This is an interesting situation which I created a working function for, but wondering if I just anyone had any simpler methods for this.

I have the following multidimensional array:

$foo = array(
    [0] => array(
        'keys' => array( 
            'key1' => 1,
            'key2' => a,
            'key3' => 123
        ),
       'values' => array(
            //goodies in here
        )
    )
    [1] => array(
        'keys' => array( 
            'key1' => 1,
            'key2' => b,
            'key3' => 456
        ),
       'values' => array(
            //goodies in here
        )
    )
)

What I wanted, was to transform this into a multidimensional array nested based on the values from the keys array, the output I was looking for is:

$bar = array(
    [1] => array(
        [a] => array(
            [123] => array( //values array from above )
        ),
        [b] => array(
            [456] => array( //values array from above )
        )
    )
)

The keys can always be nested based on their position in the keys array, but the keys themselve are not always the same, keys handles a user defined grouping, so the order and values can change. I also didn't want duplicate keys.

array_merge failed me because in a lot of cases, the array keys are actually numeric ids. So, this function works - but I'm wondering if I made myself a new pair of gloves.

   protected function convertAssociativeToMulti( &$output, $keys, $value )
   {
      $temp = array();
      $v = array_values( $keys );
      $s = sizeof( $v );
      for( $x = 0; $x < $s; $x++ )
      {
         $k = $v[ $x ];
         if ( $x == 0 )
         {
            if ( !array_key_exists( $k, $output ) )
               $output[ $k ] = array();
            $temp =& $output[ $k ];
         }
         if ( $x && ( $x + 1 ) !== $s )
         {
            if( !array_key_exists( $k, $temp ) )
               $temp[ $k ] = array();
            $temp =& $temp[$k];
         }
         if ( ( $x + 1 ) == $s )
            $temp[$k] = $value;
      }
   }

   $baz = array();
   foreach( $foo as $bar )

- REQUIRED ACTION -
According to the forum post about nesting a PHP array, why did array_merge not work for the author?

- GIVEN RECORDS -
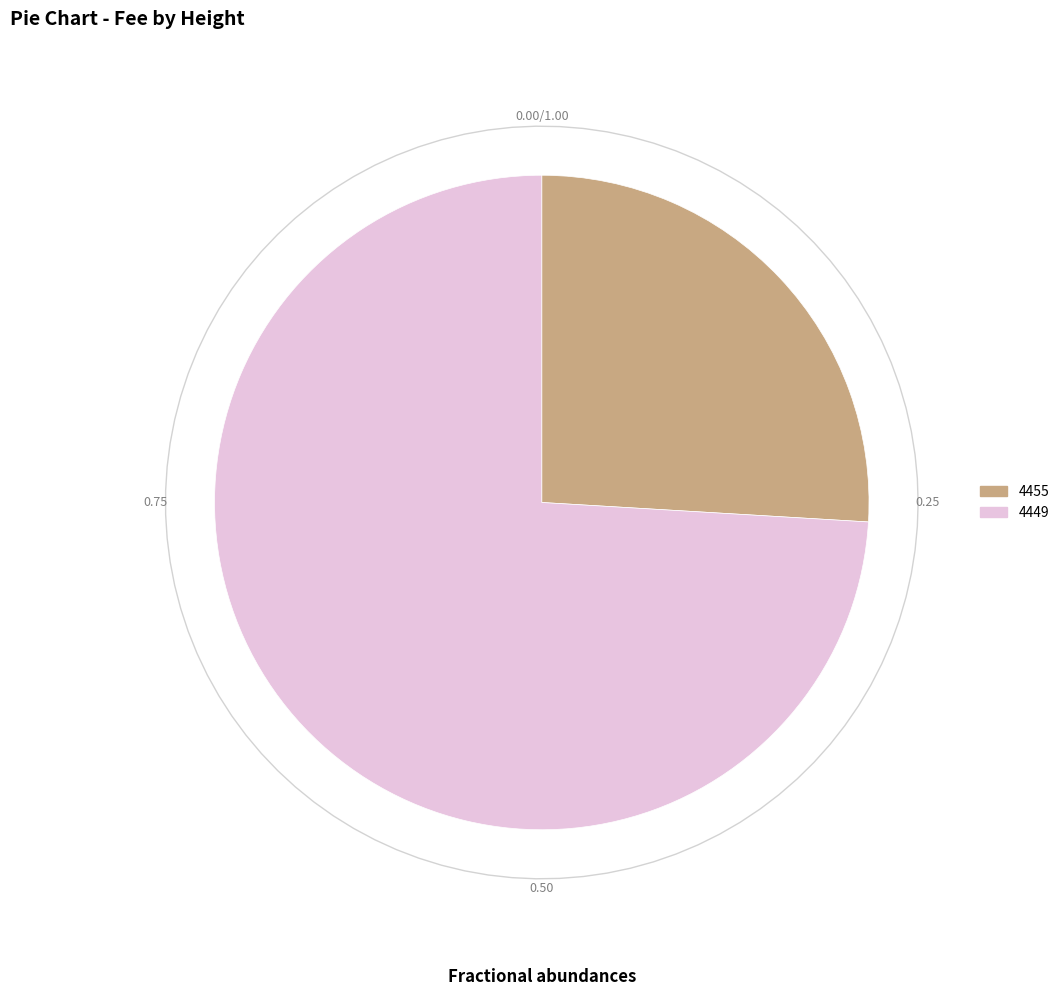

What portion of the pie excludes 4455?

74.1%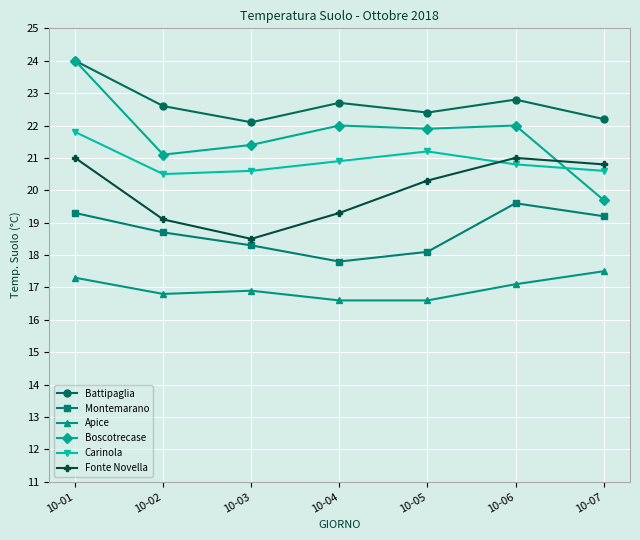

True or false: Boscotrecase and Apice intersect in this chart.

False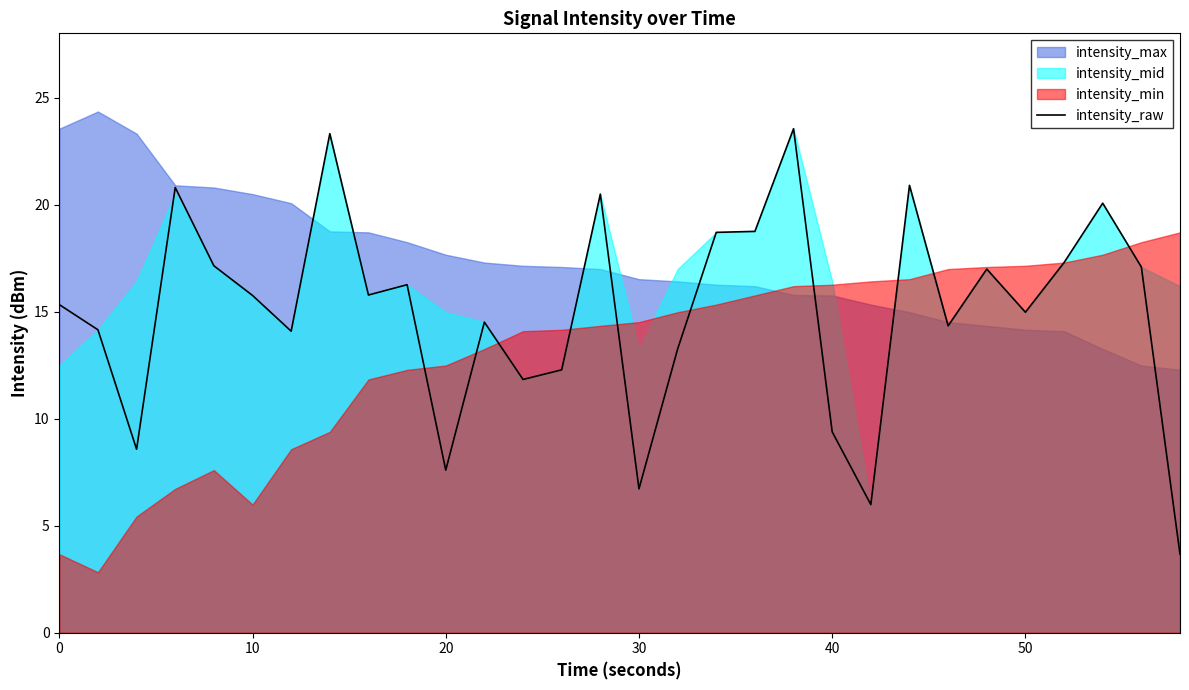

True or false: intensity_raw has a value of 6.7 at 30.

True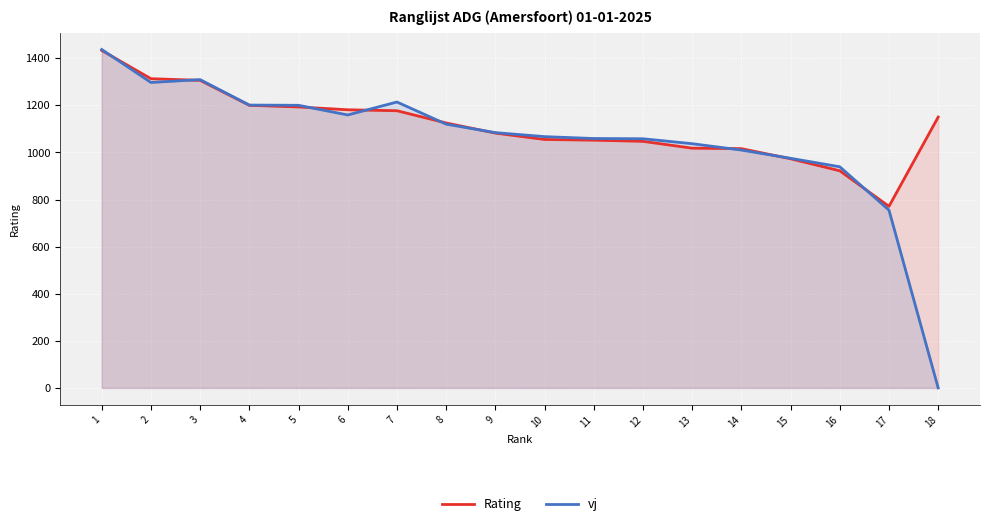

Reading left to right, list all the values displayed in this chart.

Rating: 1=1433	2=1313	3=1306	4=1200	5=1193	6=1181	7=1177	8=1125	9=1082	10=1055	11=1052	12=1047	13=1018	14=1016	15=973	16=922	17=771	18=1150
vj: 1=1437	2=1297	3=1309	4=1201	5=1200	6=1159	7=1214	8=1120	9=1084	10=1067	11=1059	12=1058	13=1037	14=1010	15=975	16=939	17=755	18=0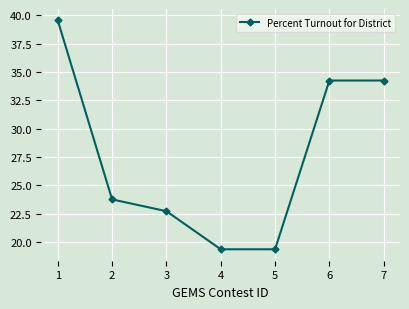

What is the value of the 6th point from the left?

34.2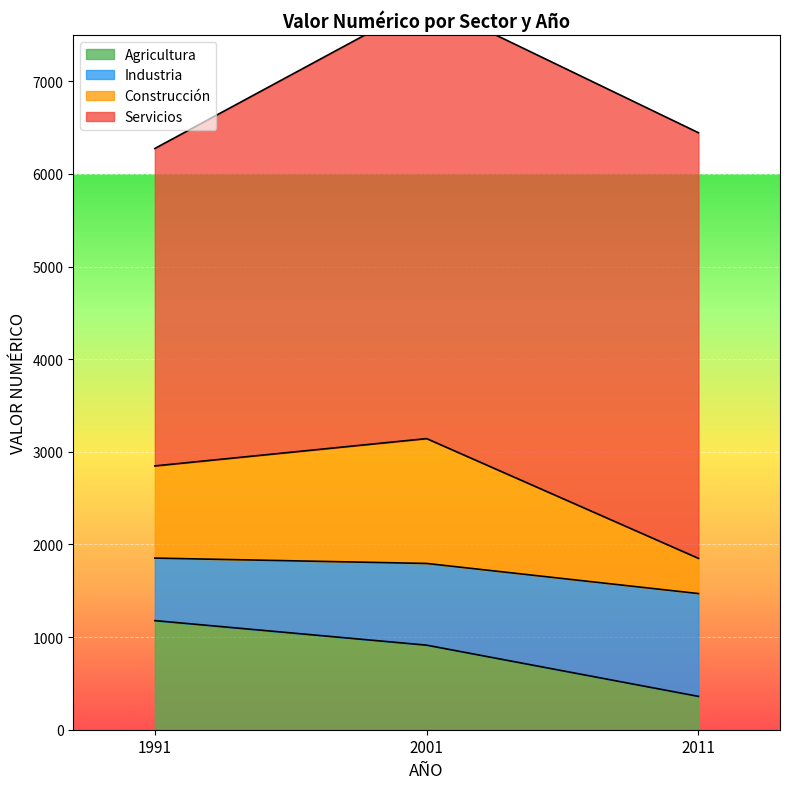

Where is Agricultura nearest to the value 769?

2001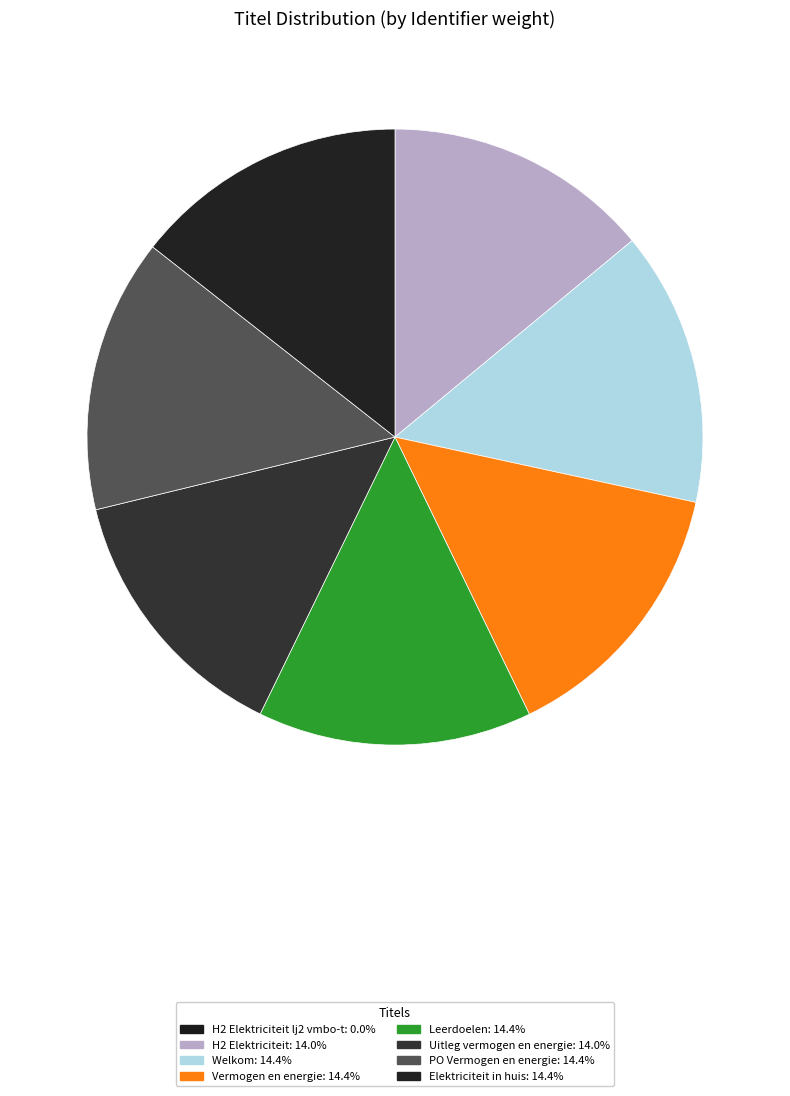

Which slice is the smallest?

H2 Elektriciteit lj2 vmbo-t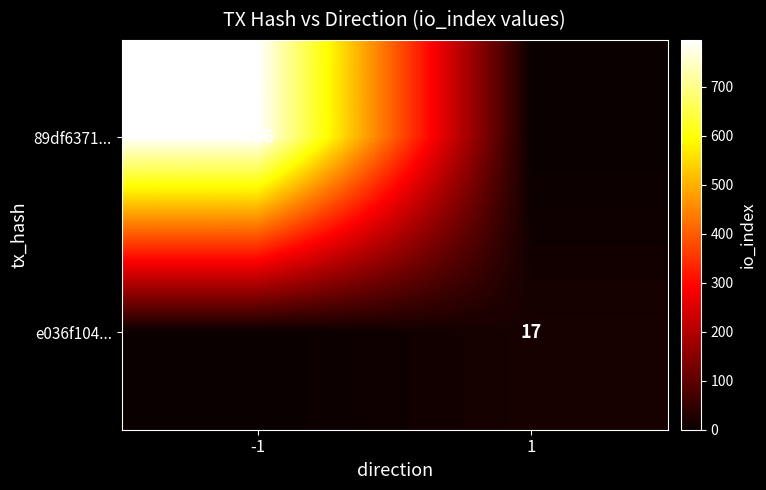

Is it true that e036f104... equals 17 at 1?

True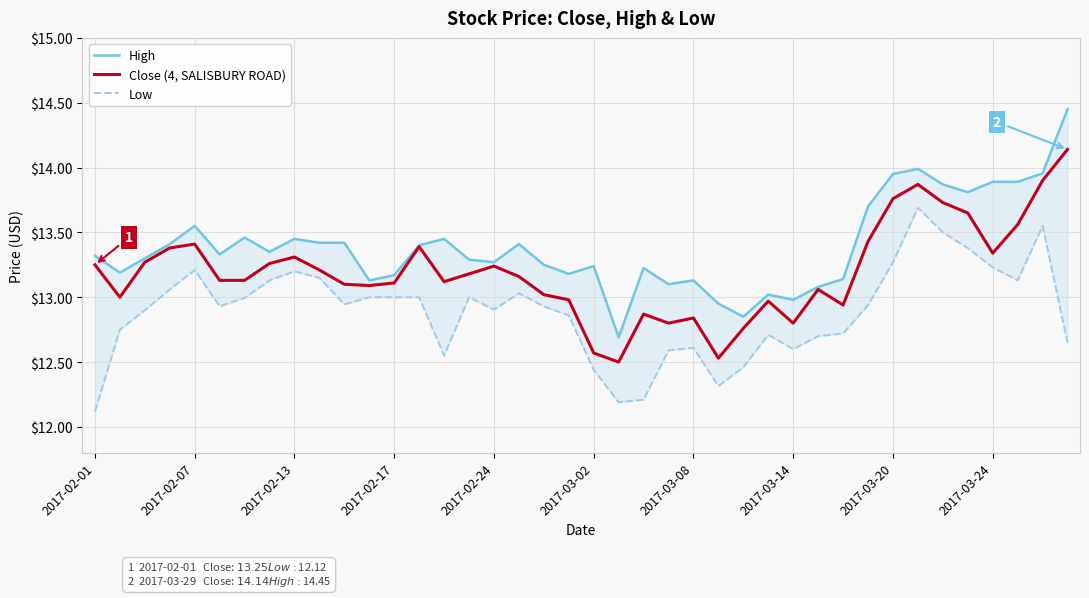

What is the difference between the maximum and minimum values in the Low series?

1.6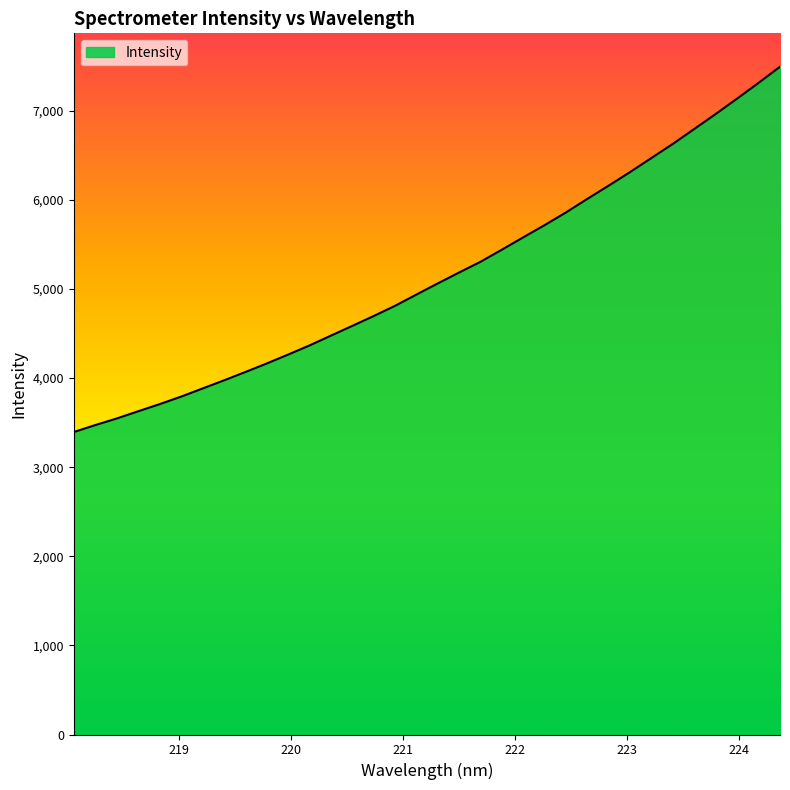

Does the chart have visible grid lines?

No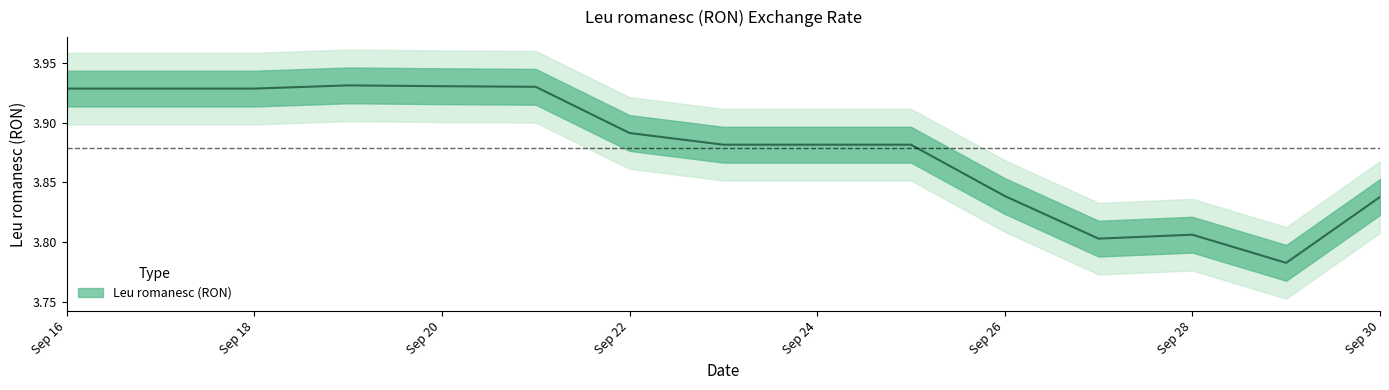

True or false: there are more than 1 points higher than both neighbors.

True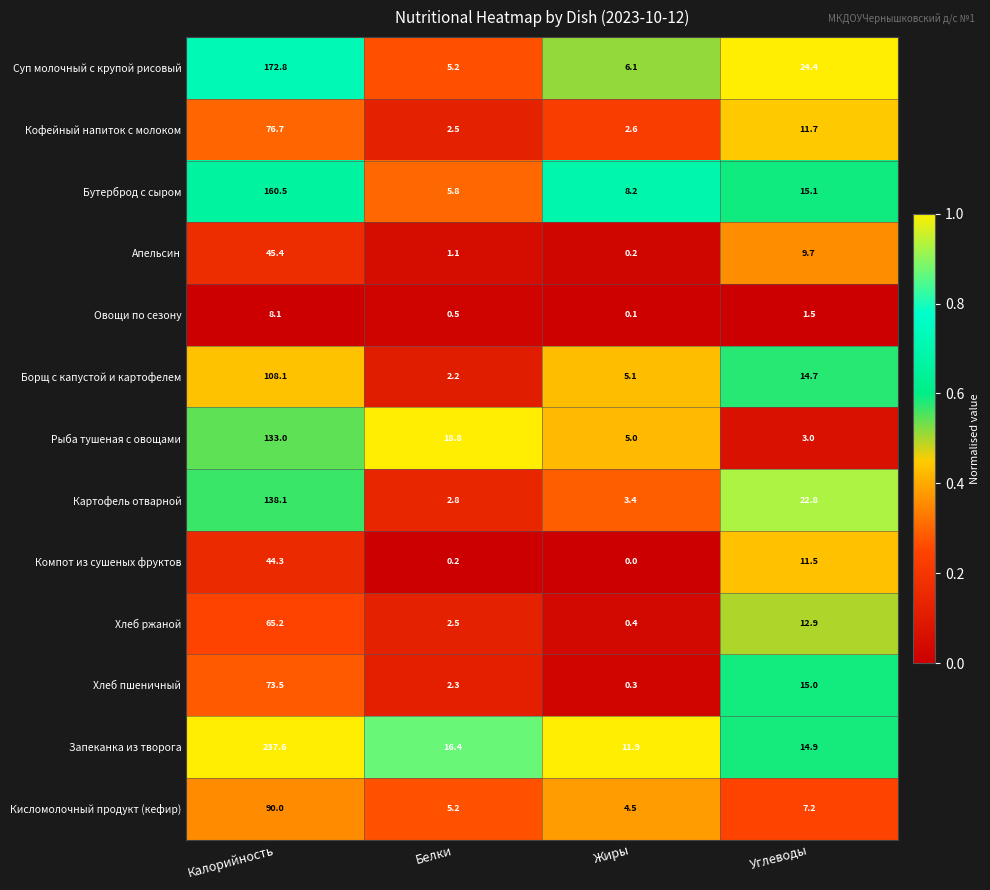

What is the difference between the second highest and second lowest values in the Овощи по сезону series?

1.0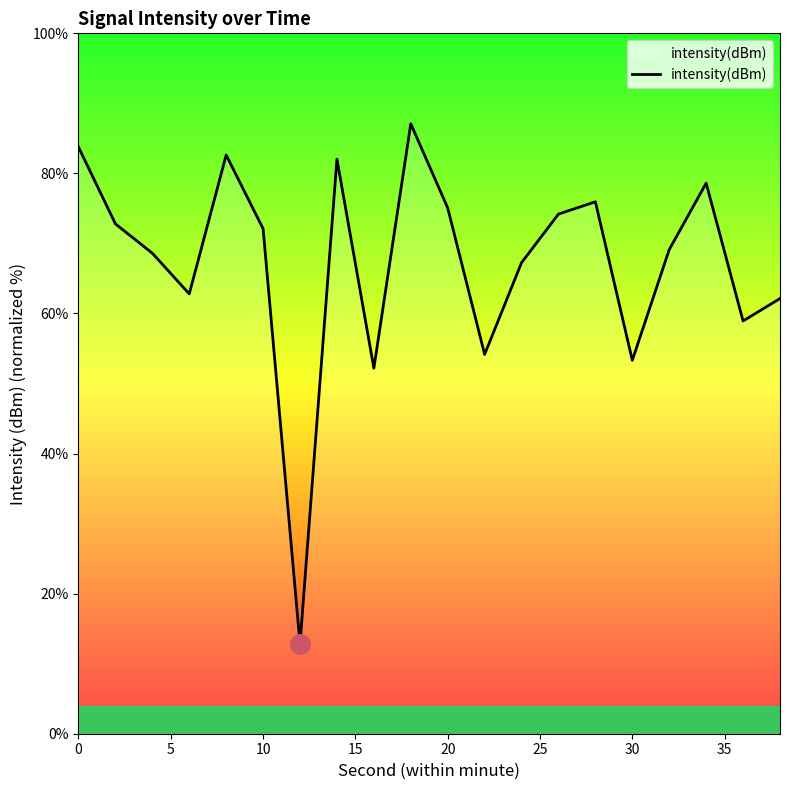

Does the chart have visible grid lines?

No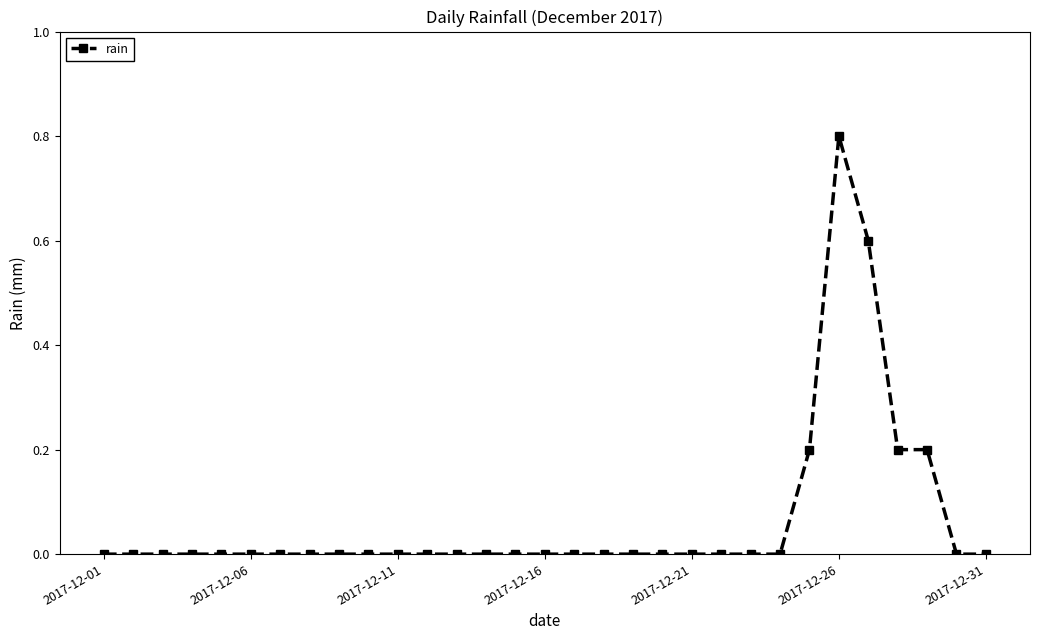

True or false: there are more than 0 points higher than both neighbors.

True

- ANSWER -
In many cases the array keys are numeric IDs.